YOUR ASSIGNMENT:
Below is a set of records. Repeat them verbatim without the pictures.
** MATERIAL SUPPLIED follows **
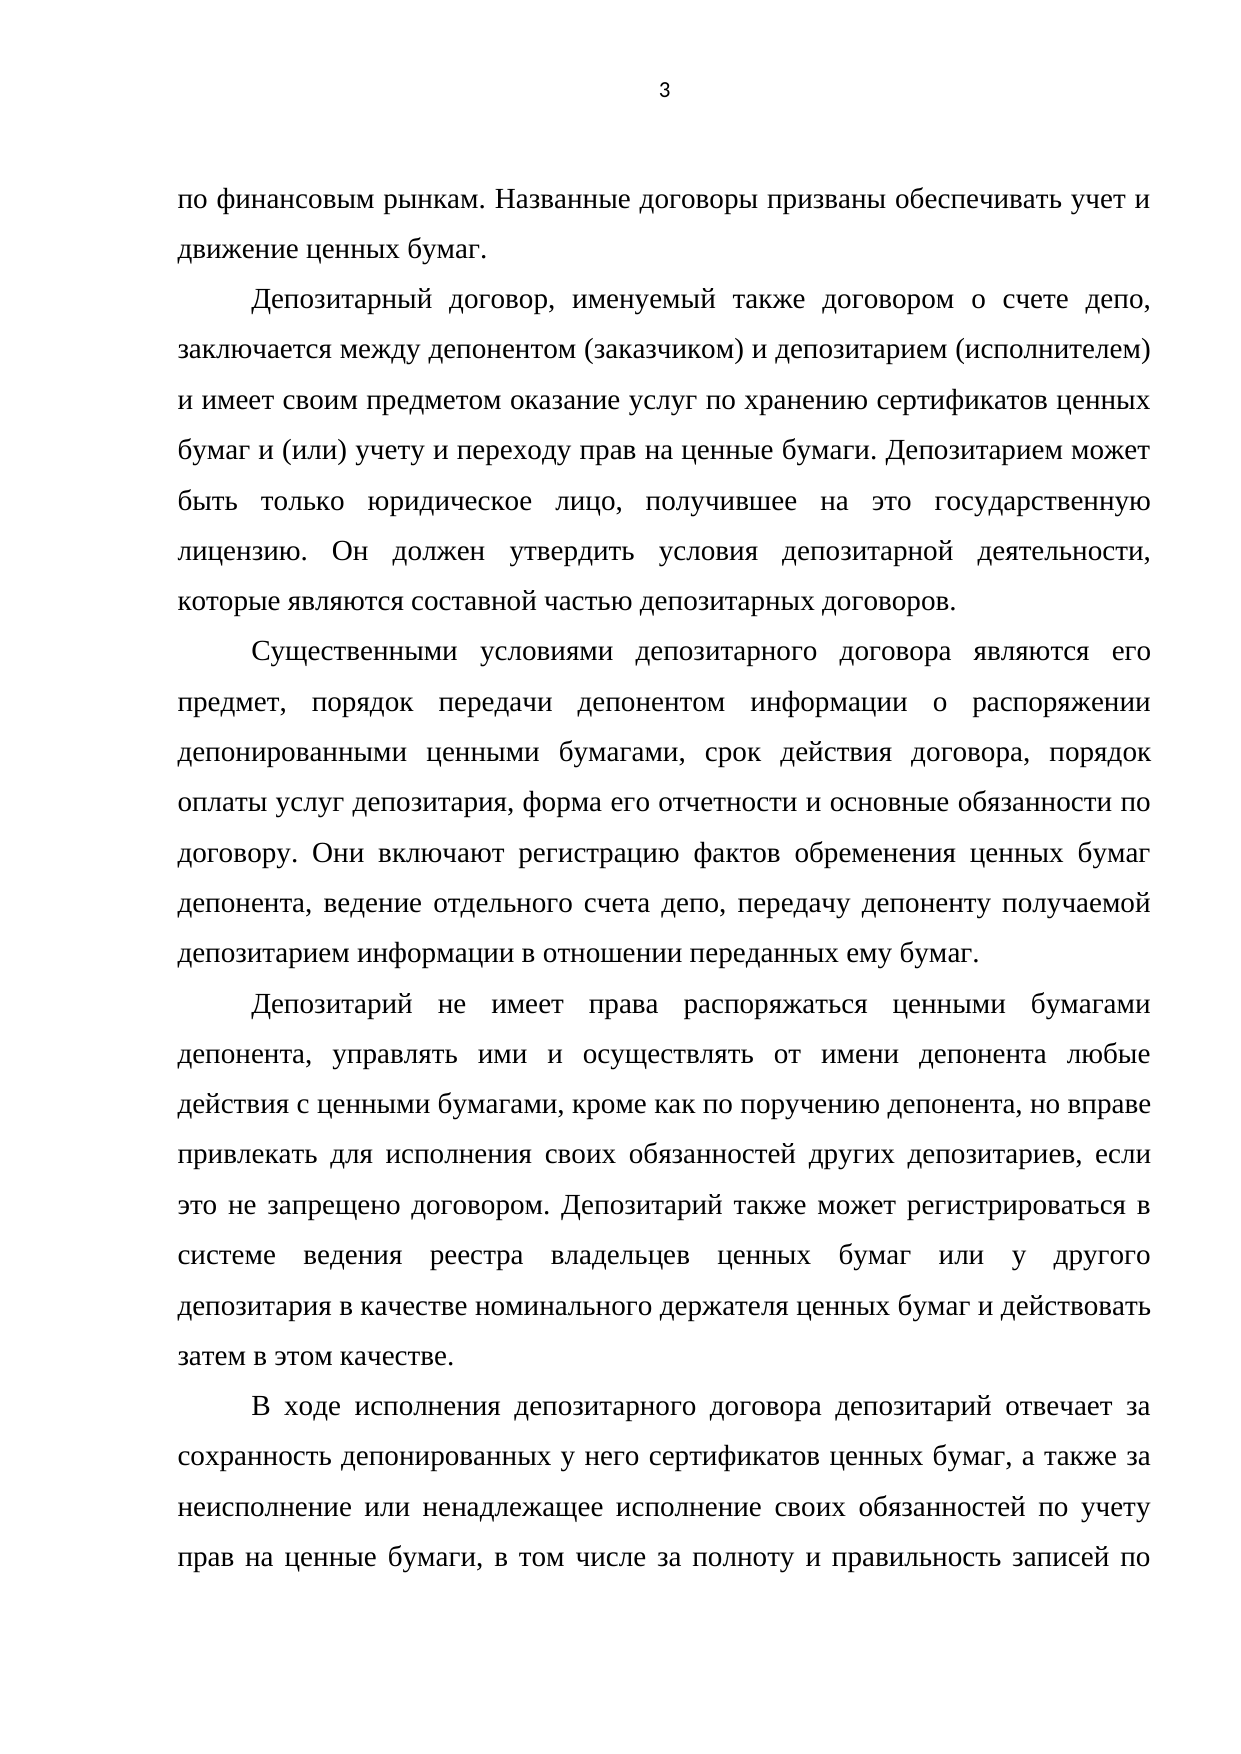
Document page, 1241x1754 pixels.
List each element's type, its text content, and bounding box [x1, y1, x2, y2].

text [177, 1388, 1152, 1573]
text Депозитарий не имеет права распоряжаться ценными бумагами депонента, управлять ими и осуществлять от имени депонента любые действия с ценными бумагами, кроме как по поручению депонента, но вправе привлекать для исполнения своих обязанностей других депозитариев, если это не запрещено договором. Депозитарий также может регистрироваться в системе ведения реестра владельцев ценных бумаг или у другого депозитария в качестве номинального держателя ценных бумаг и действовать затем в этом качестве. [177, 986, 1152, 1371]
text Существенными условиями депозитарного договора являются его предмет, порядок передачи депонентом информации о распоряжении депонированными ценными бумагами, срок действия договора, порядок оплаты услуг депозитария, форма его отчетности и основные обязанности по договору. Они включают регистрацию фактов обременения ценных бумаг депонента, ведение отдельного счета депо, передачу депоненту получаемой депозитарием информации в отношении переданных ему бумаг. [177, 633, 1152, 969]
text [177, 181, 1152, 264]
text Депозитарный договор, именуемый также договором о счете депо, заключается между депонентом (заказчиком) и депозитарием (исполнителем) и имеет своим предметом оказание услуг по хранению сертификатов ценных бумаг и (или) учету и переходу прав на ценные бумаги. Депозитарием может быть только юридическое лицо, получившее на это государственную лицензию. Он должен утвердить условия депозитарной деятельности, которые являются составной частью депозитарных договоров. [177, 281, 1152, 617]
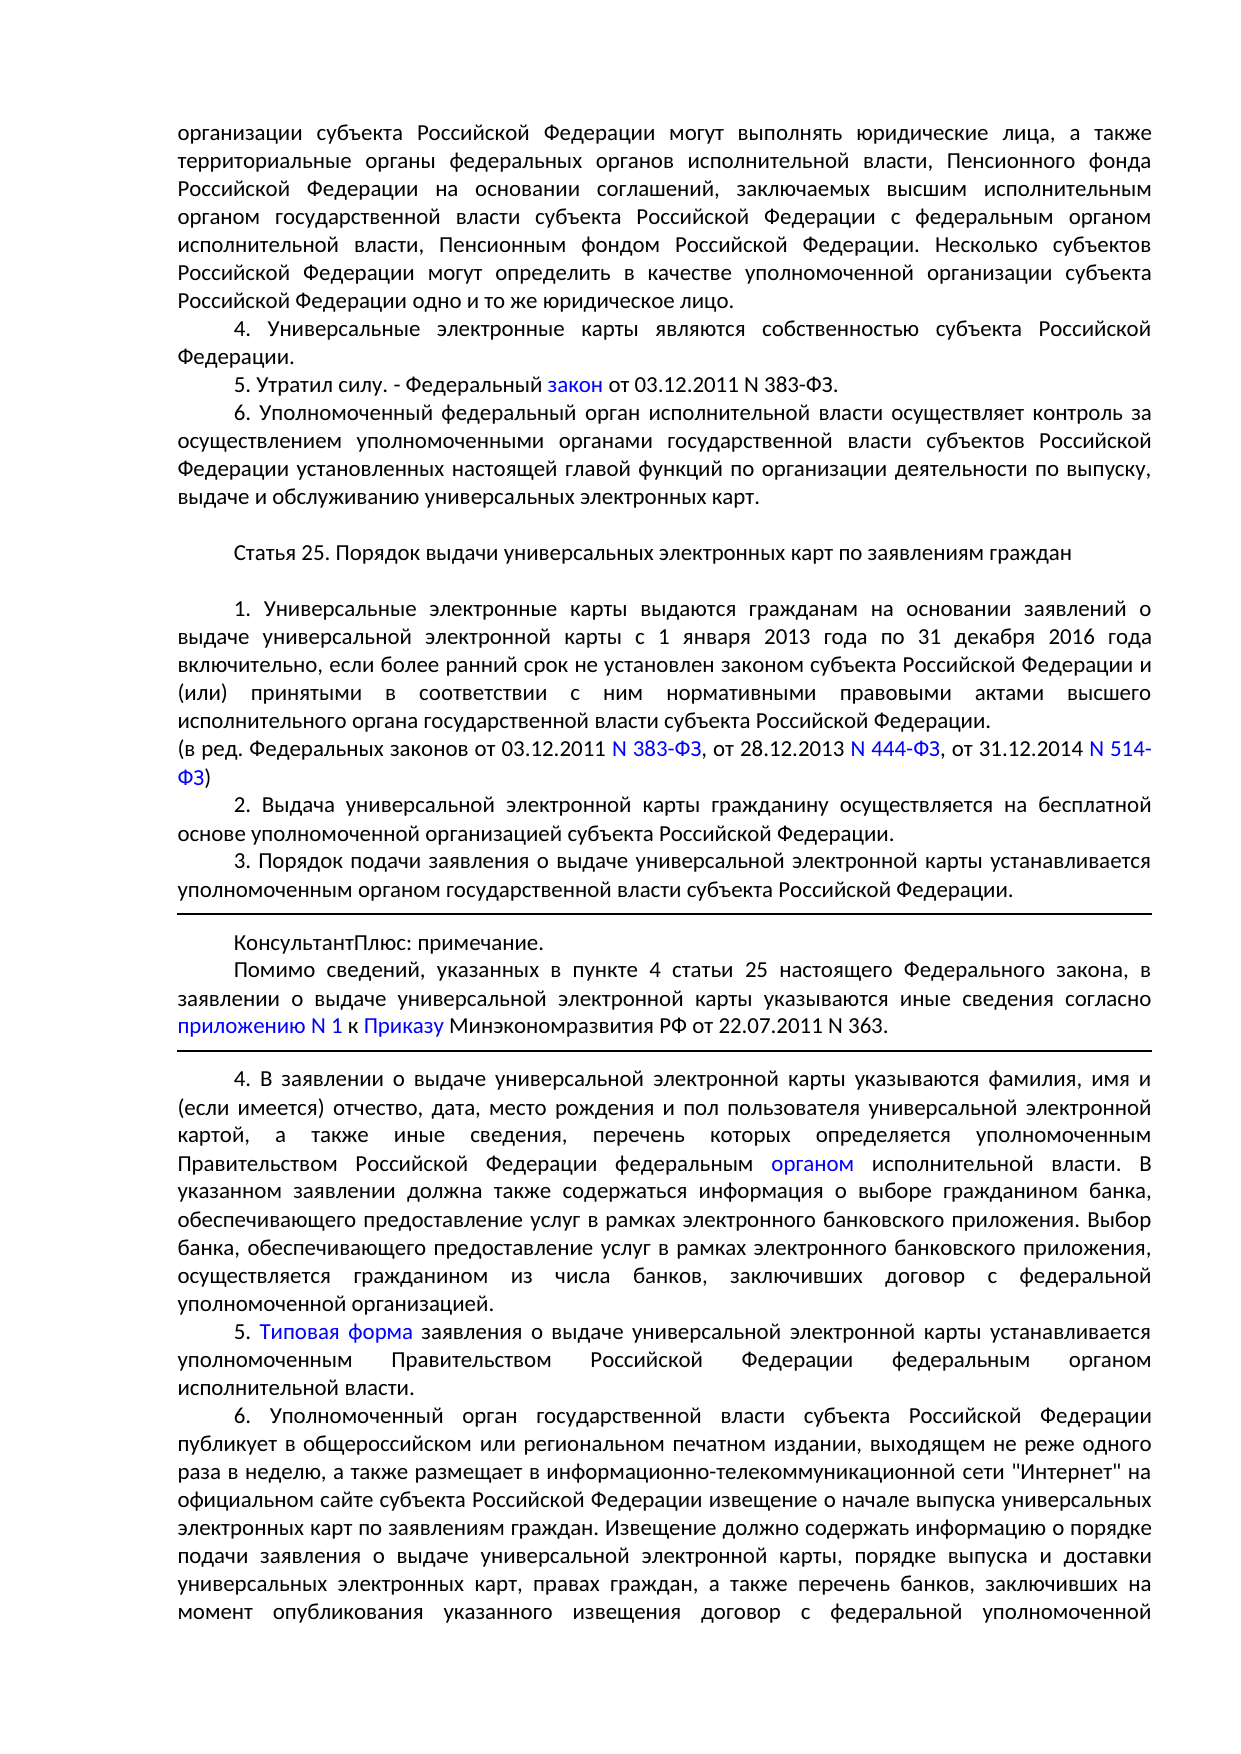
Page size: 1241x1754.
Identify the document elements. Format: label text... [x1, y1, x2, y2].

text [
** End of MATERIAL SUPPLIED **
TASK SOLUTION:
Document page, 1241x1754 pixels.
List each element's type, its text content, and bounding box [x1, y1, x2, y2].

text [177, 1388, 1152, 1573]
text Депозитарий не имеет права распоряжаться ценными бумагами депонента, управлять ими и осуществлять от имени депонента любые действия с ценными бумагами, кроме как по поручению депонента, но вправе привлекать для исполнения своих обязанностей других депозитариев, если это не запрещено договором. Депозитарий также может регистрироваться в системе ведения реестра владельцев ценных бумаг или у другого депозитария в качестве номинального держателя ценных бумаг и действовать затем в этом качестве. [177, 986, 1152, 1371]
text Существенными условиями депозитарного договора являются его предмет, порядок передачи депонентом информации о распоряжении депонированными ценными бумагами, срок действия договора, порядок оплаты услуг депозитария, форма его отчетности и основные обязанности по договору. Они включают регистрацию фактов обременения ценных бумаг депонента, ведение отдельного счета депо, передачу депоненту получаемой депозитарием информации в отношении переданных ему бумаг. [177, 633, 1152, 969]
text [177, 181, 1152, 264]
text Депозитарный договор, именуемый также договором о счете депо, заключается между депонентом (заказчиком) и депозитарием (исполнителем) и имеет своим предметом оказание услуг по хранению сертификатов ценных бумаг и (или) учету и переходу прав на ценные бумаги. Депозитарием может быть только юридическое лицо, получившее на это государственную лицензию. Он должен утвердить условия депозитарной деятельности, которые являются составной частью депозитарных договоров. [177, 281, 1152, 617]
Page size: 1241x1754.
Identify the document elements. Format: label text... [x1, y1, x2, y2].

text [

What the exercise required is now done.